Each contour can be filtered further to arrive at rectangles that meet the filter criteria:

flowchart TB
    c1[contour 1] --> f[filter]
    c2[contour 2] --> f
    c3[contour 3] --> f
    f --> c2x[filtered contour 1]

For instance, we can try looking for a long horizontal line matching some criteria:

If we imagine the page to be divided into 3 equal vertical slices, the line must start at the first slice and end in the third slice.
If we imagine the page width to be of X width, X/2 is simply half this width.

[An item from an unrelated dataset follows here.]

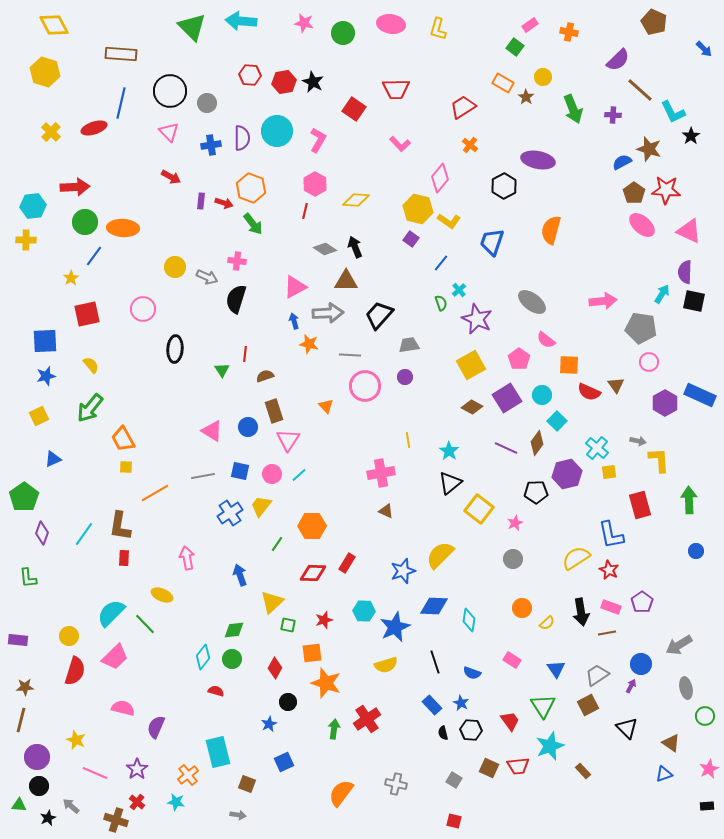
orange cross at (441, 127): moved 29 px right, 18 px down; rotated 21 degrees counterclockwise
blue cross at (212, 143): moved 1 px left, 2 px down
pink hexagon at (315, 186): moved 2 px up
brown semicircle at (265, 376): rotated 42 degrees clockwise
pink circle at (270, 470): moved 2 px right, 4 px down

Let's say we want to look for a line that is greater than half the page width (2), positioned with edges along (1):

Filtering mechanism in practice
imgs = []
page, img = get_page_and_img(pdfpath=p, index=0)
contours = get_contours(img, (10, 10), test_dilation=True)
_, im_w, _ = img.shape
for cnt in contours:
    x, y, w, h = cv2.boundingRect(cnt)  # unpack each contour
    filtering_criteria = [
        w > im_w / 2,  # width greater than half
        x < im_w / 3,  # edge of line on first third vertical slice
        (x + w) > im_w * (2 / 3),  # edge of line on last third vertical slice
    ]
    if all(filtering_criteria):
        obj = CoordinatedImage(img, x, y, w, h)
        obj.greenbox()
        imgs.append(obj)
cv2.imwrite("temp/boxes.png", img)

The CoordinatedImage is a data structure to compute related values of x, y, w, and h.